- **MATERIAL PROVIDED**
┏━━

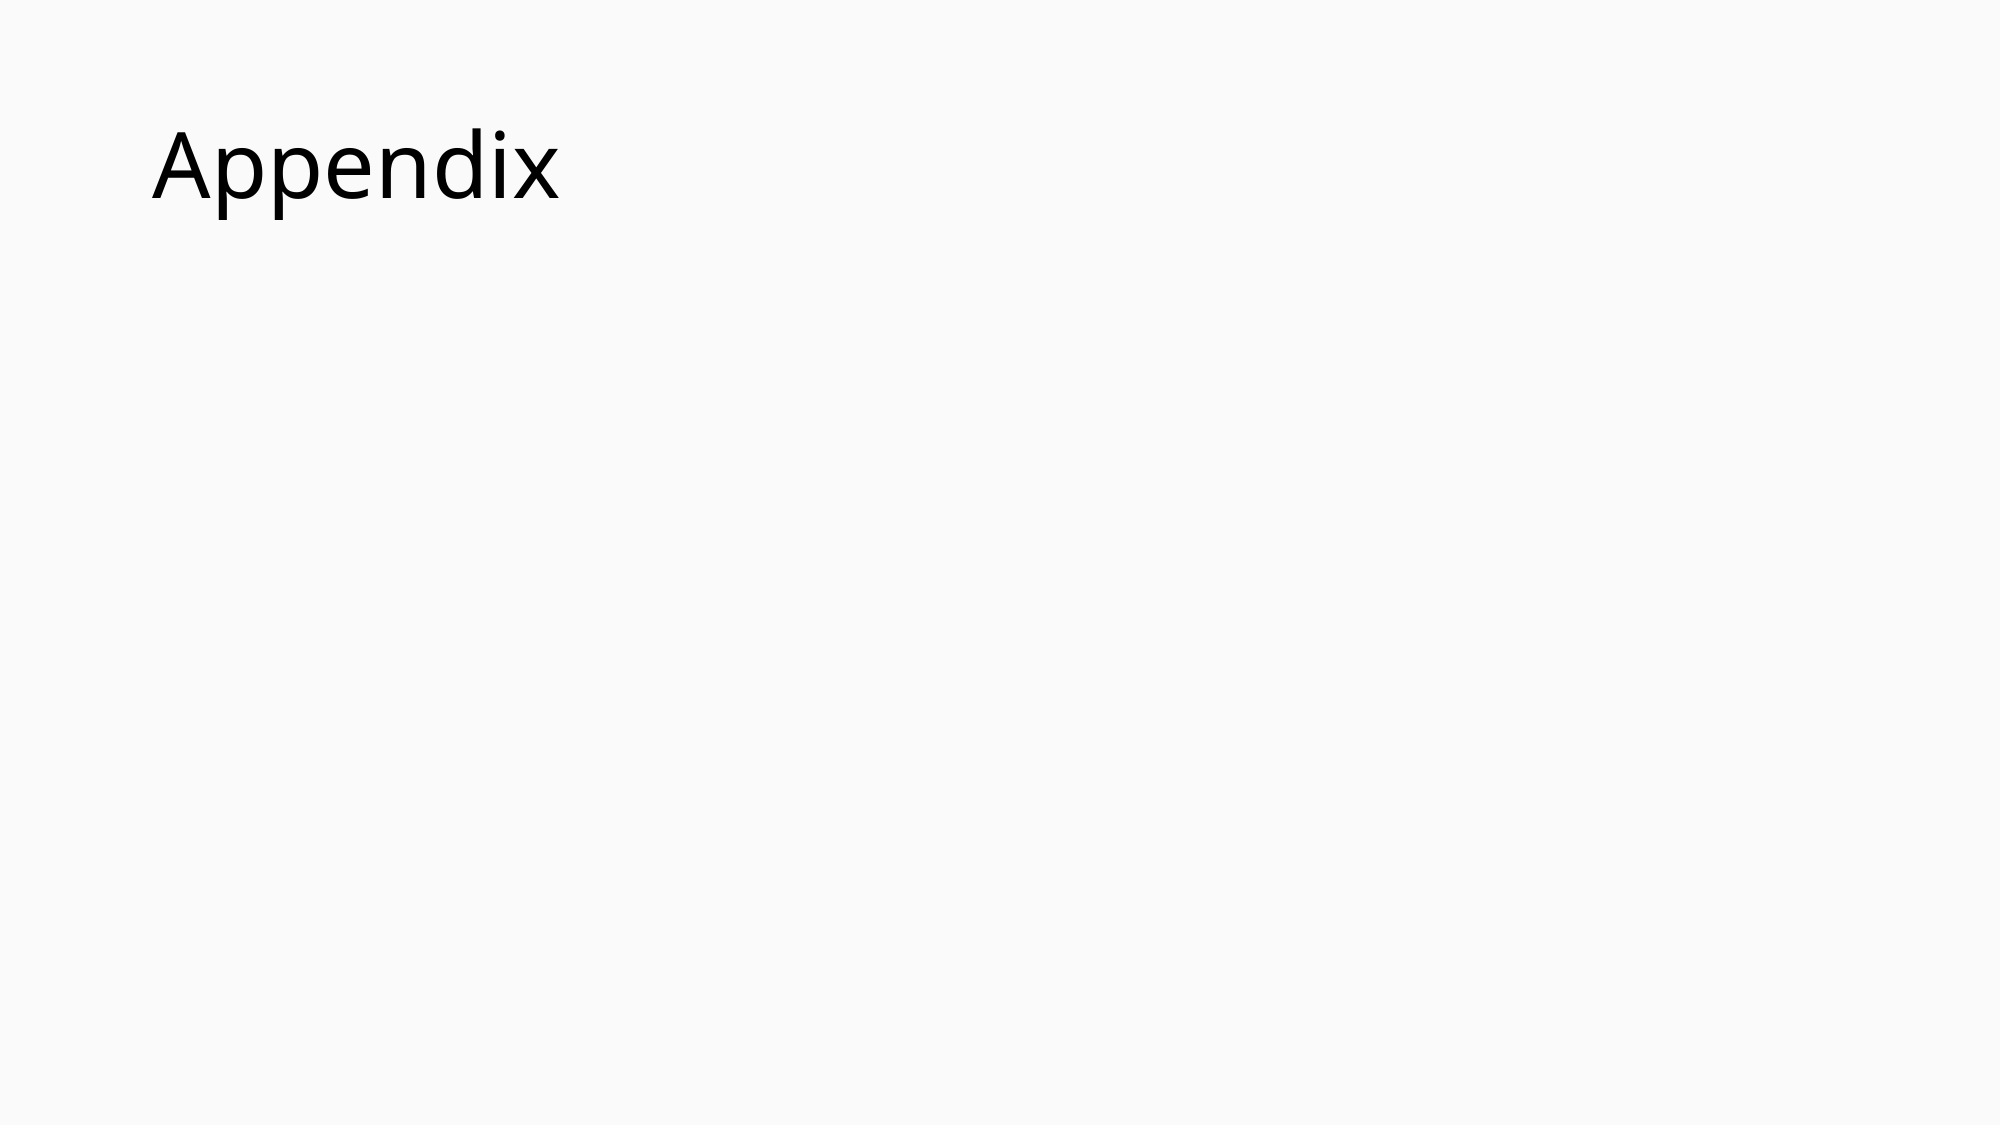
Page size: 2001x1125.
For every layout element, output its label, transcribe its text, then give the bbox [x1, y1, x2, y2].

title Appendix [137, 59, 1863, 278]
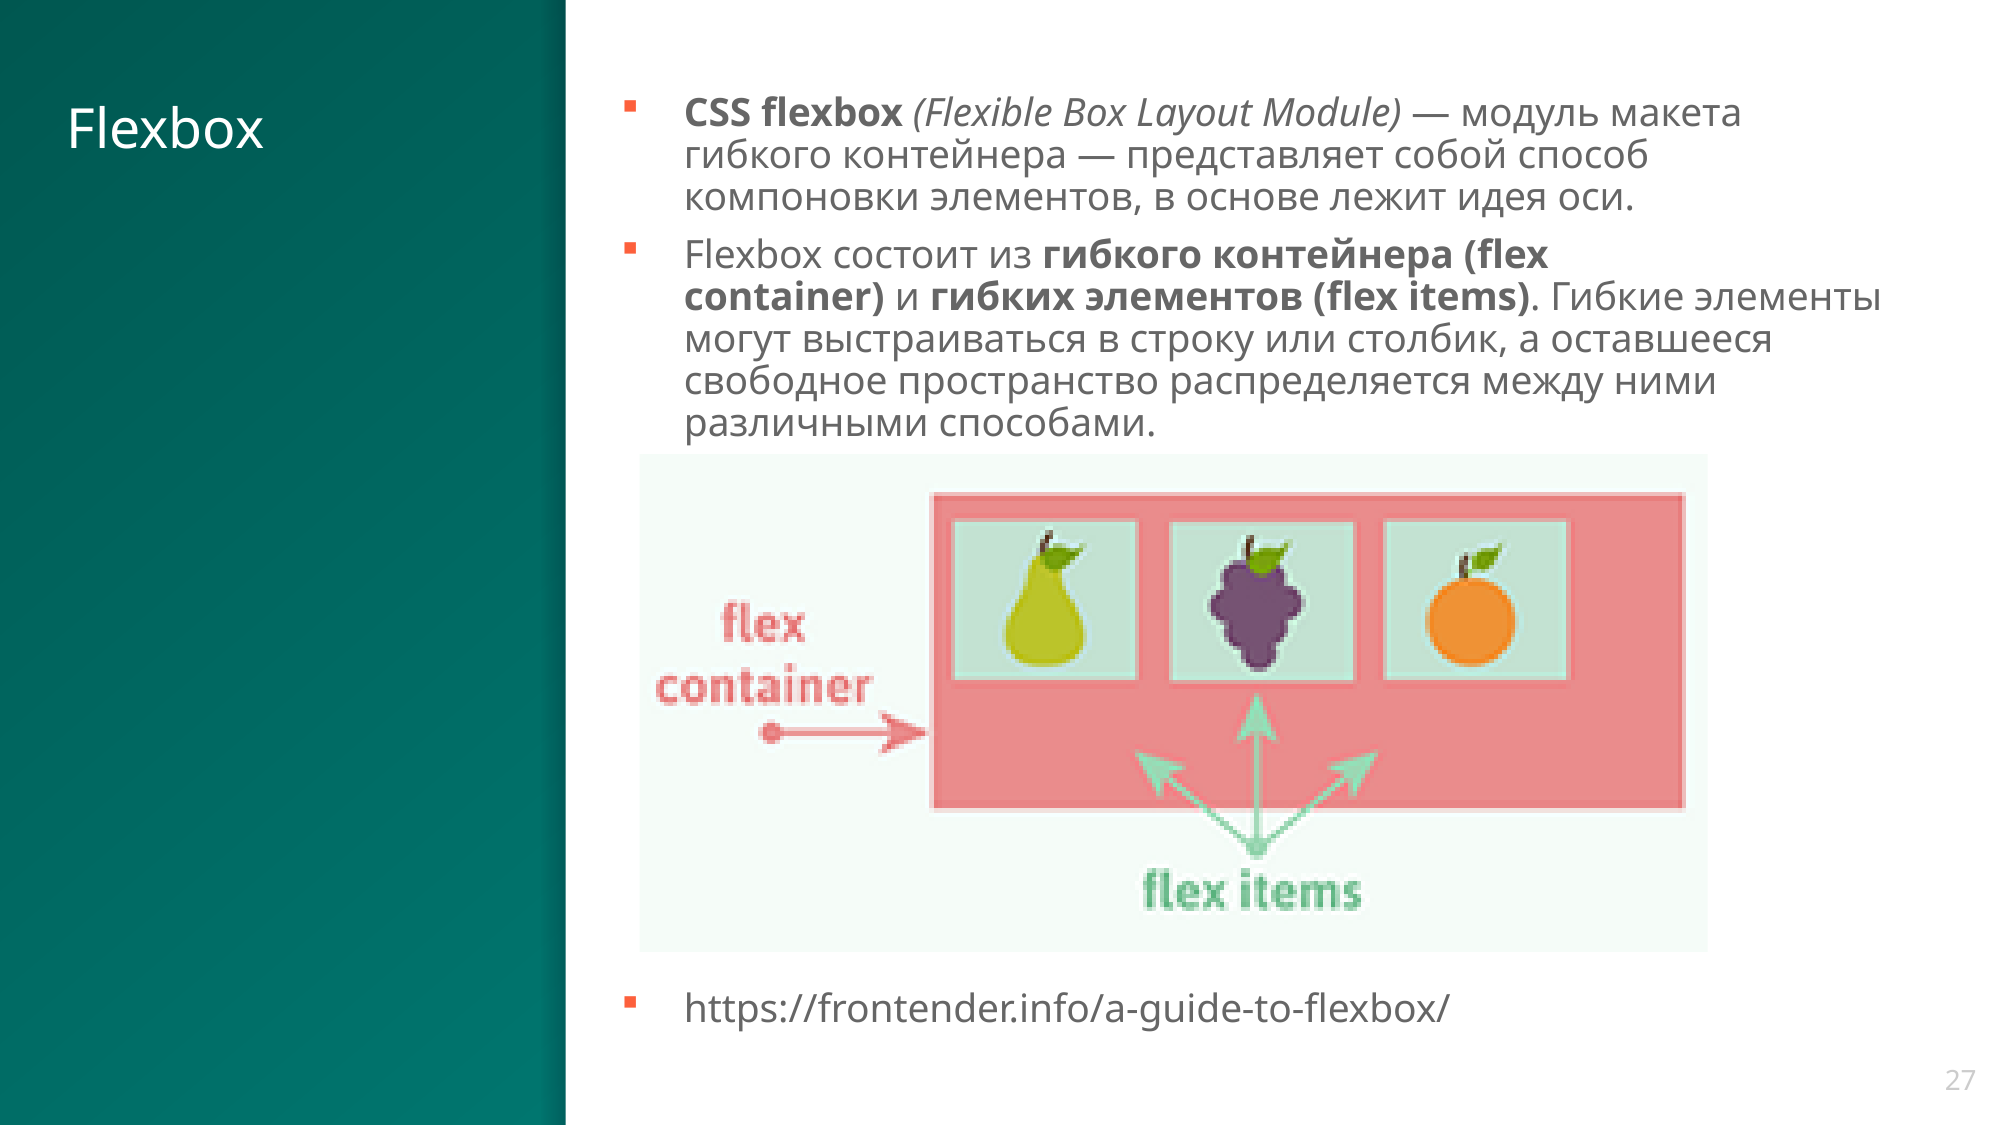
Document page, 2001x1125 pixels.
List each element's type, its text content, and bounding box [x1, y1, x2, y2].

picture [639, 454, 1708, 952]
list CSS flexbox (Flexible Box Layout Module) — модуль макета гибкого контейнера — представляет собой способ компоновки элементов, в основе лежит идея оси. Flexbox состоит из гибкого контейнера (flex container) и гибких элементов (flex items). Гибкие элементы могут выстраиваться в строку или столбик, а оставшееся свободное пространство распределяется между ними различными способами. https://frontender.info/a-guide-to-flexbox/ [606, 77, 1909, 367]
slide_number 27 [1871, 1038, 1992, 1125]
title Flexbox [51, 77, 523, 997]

┗━━

- **EXERCISE DESCRIPTION**
Without any pictures, please write out the lines from the one containing "For every layout" through the final line of the data, exactly and inclusive of both ends.

- **WRITTEN SOLUTION**
For every layout element, output its label, transcribe its text, then give the bbox [x1, y1, x2, y2].

title Appendix [137, 59, 1863, 278]
Document page, 2001x1125 pixels.
List each element's type, its text content, and bounding box [x1, y1, x2, y2].

picture [639, 454, 1708, 952]
list CSS flexbox (Flexible Box Layout Module) — модуль макета гибкого контейнера — представляет собой способ компоновки элементов, в основе лежит идея оси. Flexbox состоит из гибкого контейнера (flex container) и гибких элементов (flex items). Гибкие элементы могут выстраиваться в строку или столбик, а оставшееся свободное пространство распределяется между ними различными способами. https://frontender.info/a-guide-to-flexbox/ [606, 77, 1909, 367]
slide_number 27 [1871, 1038, 1992, 1125]
title Flexbox [51, 77, 523, 997]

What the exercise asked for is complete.